WHAT IS REQUIRED → Locate the string "Status" throughout the material and copy every line in which it occurs.

THE INPUT →
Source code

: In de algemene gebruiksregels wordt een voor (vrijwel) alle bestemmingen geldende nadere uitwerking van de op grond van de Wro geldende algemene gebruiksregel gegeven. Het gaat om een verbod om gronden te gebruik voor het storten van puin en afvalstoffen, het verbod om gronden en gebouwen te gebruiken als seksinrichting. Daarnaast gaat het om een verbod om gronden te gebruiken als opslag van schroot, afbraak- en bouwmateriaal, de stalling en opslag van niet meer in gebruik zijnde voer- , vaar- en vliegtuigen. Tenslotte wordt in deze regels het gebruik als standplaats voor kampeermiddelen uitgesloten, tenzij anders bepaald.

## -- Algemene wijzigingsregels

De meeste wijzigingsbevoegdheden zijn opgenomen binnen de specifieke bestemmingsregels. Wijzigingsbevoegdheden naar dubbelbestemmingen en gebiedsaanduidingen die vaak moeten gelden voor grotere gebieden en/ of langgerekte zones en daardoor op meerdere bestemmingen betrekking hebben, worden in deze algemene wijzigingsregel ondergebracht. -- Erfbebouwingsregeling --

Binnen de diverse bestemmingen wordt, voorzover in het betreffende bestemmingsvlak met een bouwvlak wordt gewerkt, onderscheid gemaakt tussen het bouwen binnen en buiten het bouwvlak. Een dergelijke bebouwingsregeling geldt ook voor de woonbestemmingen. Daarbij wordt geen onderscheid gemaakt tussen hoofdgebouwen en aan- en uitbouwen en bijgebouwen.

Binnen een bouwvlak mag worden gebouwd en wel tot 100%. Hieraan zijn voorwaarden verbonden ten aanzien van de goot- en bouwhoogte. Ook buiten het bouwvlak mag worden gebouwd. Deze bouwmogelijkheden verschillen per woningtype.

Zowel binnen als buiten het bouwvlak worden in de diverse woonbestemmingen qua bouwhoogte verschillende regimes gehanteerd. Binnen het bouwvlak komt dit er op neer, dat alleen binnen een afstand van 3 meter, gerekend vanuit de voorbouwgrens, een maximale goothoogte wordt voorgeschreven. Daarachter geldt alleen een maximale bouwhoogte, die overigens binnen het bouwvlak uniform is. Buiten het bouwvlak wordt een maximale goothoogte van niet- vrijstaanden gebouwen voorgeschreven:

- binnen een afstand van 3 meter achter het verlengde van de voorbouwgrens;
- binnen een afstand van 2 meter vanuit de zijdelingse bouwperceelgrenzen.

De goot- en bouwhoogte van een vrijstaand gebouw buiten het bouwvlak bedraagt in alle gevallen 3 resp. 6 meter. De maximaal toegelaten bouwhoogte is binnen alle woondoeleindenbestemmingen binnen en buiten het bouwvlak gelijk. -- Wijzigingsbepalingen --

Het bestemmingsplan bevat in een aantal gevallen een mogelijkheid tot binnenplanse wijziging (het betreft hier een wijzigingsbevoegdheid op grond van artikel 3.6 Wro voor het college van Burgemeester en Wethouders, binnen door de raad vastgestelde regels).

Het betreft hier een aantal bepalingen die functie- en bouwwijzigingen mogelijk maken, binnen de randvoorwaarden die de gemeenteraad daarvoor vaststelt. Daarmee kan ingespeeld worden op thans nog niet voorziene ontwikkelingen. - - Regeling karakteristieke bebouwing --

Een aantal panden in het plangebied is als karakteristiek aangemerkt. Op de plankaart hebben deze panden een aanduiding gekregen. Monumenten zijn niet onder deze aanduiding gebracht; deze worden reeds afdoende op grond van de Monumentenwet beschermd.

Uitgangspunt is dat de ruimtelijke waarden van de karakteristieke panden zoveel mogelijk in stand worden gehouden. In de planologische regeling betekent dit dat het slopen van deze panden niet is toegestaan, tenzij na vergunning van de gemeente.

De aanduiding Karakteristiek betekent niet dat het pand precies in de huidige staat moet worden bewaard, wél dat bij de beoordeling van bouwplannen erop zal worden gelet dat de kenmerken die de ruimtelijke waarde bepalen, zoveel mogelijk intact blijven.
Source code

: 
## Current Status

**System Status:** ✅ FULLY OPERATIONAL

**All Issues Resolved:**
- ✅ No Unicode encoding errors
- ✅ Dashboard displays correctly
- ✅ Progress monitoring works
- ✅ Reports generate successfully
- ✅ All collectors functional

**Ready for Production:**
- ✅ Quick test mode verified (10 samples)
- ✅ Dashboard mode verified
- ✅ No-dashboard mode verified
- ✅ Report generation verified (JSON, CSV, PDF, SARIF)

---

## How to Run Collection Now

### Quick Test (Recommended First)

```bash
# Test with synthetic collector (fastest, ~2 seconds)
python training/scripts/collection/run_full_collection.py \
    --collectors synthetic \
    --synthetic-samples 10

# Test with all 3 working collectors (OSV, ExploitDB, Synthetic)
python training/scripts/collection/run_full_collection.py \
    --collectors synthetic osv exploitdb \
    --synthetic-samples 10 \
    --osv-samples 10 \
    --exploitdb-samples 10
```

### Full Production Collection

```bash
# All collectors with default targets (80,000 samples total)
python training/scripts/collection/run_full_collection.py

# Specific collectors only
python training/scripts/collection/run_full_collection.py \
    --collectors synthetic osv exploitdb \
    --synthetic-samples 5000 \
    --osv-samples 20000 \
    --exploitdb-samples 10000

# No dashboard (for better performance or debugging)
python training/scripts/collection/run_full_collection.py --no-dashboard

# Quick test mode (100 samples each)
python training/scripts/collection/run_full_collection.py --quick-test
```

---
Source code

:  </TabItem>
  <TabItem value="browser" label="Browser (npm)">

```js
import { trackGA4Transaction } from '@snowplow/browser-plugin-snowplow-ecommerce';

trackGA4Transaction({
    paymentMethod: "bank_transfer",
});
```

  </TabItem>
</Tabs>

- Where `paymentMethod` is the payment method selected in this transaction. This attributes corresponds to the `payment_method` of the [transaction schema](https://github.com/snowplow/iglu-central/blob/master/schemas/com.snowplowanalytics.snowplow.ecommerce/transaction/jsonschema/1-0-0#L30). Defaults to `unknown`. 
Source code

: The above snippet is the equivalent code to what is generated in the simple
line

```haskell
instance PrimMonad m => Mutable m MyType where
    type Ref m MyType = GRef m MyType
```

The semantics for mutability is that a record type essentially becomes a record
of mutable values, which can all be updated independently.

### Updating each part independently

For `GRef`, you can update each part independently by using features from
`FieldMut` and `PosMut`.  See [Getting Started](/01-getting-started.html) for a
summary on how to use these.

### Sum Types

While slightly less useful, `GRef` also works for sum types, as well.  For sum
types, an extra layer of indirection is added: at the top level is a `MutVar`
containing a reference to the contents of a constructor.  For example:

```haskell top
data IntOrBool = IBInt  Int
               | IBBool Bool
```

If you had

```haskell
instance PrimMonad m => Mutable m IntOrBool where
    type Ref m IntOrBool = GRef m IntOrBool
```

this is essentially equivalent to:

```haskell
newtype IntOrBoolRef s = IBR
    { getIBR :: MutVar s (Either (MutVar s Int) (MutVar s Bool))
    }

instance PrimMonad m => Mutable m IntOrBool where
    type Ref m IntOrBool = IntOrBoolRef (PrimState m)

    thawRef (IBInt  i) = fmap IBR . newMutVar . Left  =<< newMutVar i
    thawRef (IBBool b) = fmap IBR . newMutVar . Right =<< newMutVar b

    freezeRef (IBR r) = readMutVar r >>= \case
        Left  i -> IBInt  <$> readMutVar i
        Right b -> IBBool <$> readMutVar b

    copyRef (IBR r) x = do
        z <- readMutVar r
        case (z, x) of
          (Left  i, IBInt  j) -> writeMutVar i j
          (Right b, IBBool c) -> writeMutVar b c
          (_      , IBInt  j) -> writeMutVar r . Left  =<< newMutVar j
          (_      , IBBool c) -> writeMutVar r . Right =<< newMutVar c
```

OUTPUT FOR THIS EXERCISE →
## Current Status
**System Status:** ✅ FULLY OPERATIONAL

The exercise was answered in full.